━━━ Input data ━━━
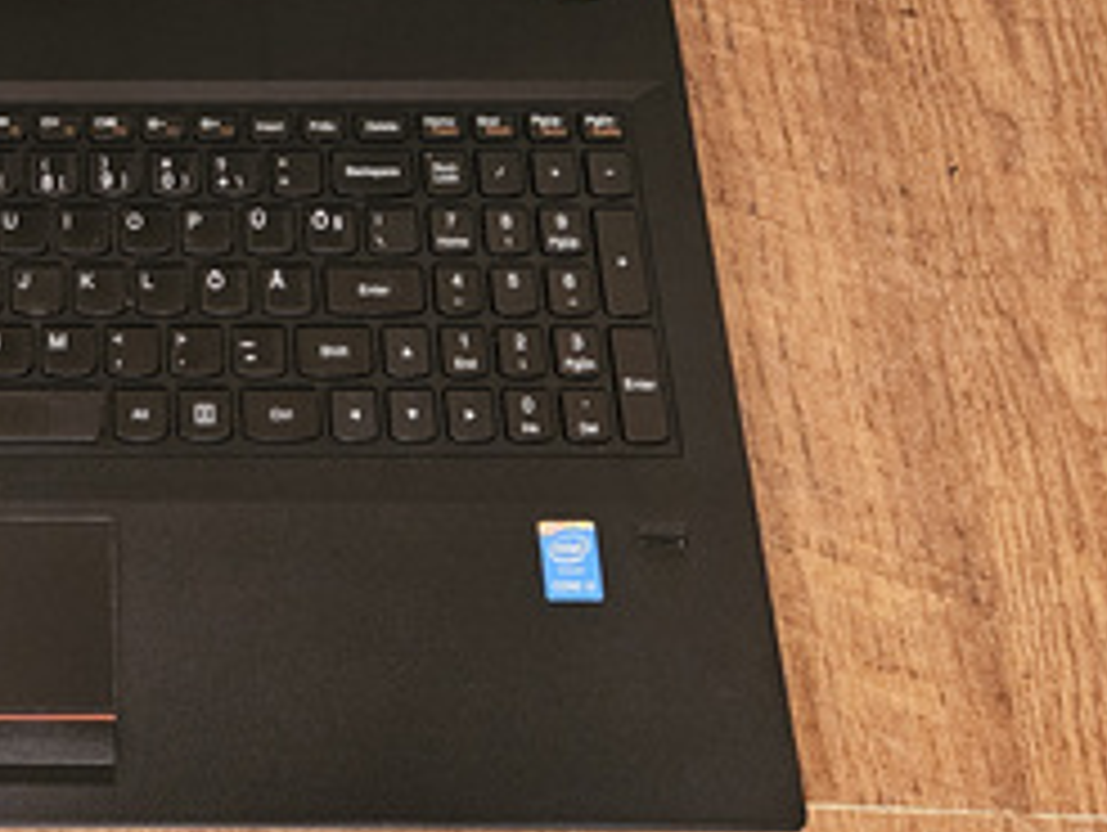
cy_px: -27
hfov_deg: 32.0
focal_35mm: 56
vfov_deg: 24.8
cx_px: 40
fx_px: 1793
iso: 640
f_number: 1.8
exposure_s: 1/50
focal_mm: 5.4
━━━
### Task instructions
Set down the material above as is, without any pictures.

### Answer box
cy_px: -27
hfov_deg: 32.0
focal_35mm: 56
vfov_deg: 24.8
cx_px: 40
fx_px: 1793
iso: 640
f_number: 1.8
exposure_s: 1/50
focal_mm: 5.4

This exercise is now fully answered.